• [Task description]:
Whatever the records hold, copy it exactly and completely.
-- Opening Marker --
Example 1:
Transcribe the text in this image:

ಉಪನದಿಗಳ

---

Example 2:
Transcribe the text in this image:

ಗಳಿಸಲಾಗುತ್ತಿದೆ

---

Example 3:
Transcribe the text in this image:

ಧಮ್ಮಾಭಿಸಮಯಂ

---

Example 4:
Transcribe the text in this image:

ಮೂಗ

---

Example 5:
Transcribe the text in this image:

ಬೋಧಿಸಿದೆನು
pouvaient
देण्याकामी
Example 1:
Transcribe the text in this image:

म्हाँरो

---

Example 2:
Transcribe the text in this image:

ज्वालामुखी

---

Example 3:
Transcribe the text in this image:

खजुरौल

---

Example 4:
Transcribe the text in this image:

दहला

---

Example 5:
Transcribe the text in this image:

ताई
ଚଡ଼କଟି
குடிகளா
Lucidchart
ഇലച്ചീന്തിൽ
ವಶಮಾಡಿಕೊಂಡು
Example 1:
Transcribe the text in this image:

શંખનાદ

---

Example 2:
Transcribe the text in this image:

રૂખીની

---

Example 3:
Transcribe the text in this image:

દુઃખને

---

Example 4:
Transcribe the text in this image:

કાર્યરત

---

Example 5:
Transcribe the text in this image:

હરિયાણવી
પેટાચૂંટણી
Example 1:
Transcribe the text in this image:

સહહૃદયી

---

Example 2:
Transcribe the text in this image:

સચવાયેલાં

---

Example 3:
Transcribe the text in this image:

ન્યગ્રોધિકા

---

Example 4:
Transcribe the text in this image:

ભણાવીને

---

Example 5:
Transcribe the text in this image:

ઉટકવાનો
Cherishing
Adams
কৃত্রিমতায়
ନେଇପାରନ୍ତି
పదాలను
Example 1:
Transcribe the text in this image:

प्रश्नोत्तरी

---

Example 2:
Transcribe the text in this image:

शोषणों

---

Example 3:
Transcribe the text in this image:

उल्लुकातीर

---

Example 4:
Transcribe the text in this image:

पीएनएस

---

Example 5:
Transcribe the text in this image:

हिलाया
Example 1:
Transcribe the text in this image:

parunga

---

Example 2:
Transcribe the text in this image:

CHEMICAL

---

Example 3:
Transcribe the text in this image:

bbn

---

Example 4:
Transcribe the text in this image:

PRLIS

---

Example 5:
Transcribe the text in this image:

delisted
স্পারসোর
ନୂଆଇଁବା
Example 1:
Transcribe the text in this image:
-- Closing Marker --
• [Result of this exercise]:
Example 1:
Transcribe the text in this image:

ಉಪನದಿಗಳ

---

Example 2:
Transcribe the text in this image:

ಗಳಿಸಲಾಗುತ್ತಿದೆ

---

Example 3:
Transcribe the text in this image:

ಧಮ್ಮಾಭಿಸಮಯಂ

---

Example 4:
Transcribe the text in this image:

ಮೂಗ

---

Example 5:
Transcribe the text in this image:

ಬೋಧಿಸಿದೆನು
pouvaient
देण्याकामी
Example 1:
Transcribe the text in this image:

म्हाँरो

---

Example 2:
Transcribe the text in this image:

ज्वालामुखी

---

Example 3:
Transcribe the text in this image:

खजुरौल

---

Example 4:
Transcribe the text in this image:

दहला

---

Example 5:
Transcribe the text in this image:

ताई
ଚଡ଼କଟି
குடிகளா
Lucidchart
ഇലച്ചീന്തിൽ
ವಶಮಾಡಿಕೊಂಡು
Example 1:
Transcribe the text in this image:

શંખનાદ

---

Example 2:
Transcribe the text in this image:

રૂખીની

---

Example 3:
Transcribe the text in this image:

દુઃખને

---

Example 4:
Transcribe the text in this image:

કાર્યરત

---

Example 5:
Transcribe the text in this image:

હરિયાણવી
પેટાચૂંટણી
Example 1:
Transcribe the text in this image:

સહહૃદયી

---

Example 2:
Transcribe the text in this image:

સચવાયેલાં

---

Example 3:
Transcribe the text in this image:

ન્યગ્રોધિકા

---

Example 4:
Transcribe the text in this image:

ભણાવીને

---

Example 5:
Transcribe the text in this image:

ઉટકવાનો
Cherishing
Adams
কৃত্রিমতায়
ନେଇପାରନ୍ତି
పదాలను
Example 1:
Transcribe the text in this image:

प्रश्नोत्तरी

---

Example 2:
Transcribe the text in this image:

शोषणों

---

Example 3:
Transcribe the text in this image:

उल्लुकातीर

---

Example 4:
Transcribe the text in this image:

पीएनएस

---

Example 5:
Transcribe the text in this image:

हिलाया
Example 1:
Transcribe the text in this image:

parunga

---

Example 2:
Transcribe the text in this image:

CHEMICAL

---

Example 3:
Transcribe the text in this image:

bbn

---

Example 4:
Transcribe the text in this image:

PRLIS

---

Example 5:
Transcribe the text in this image:

delisted
স্পারসোর
ନୂଆଇଁବା
Example 1:
Transcribe the text in this image:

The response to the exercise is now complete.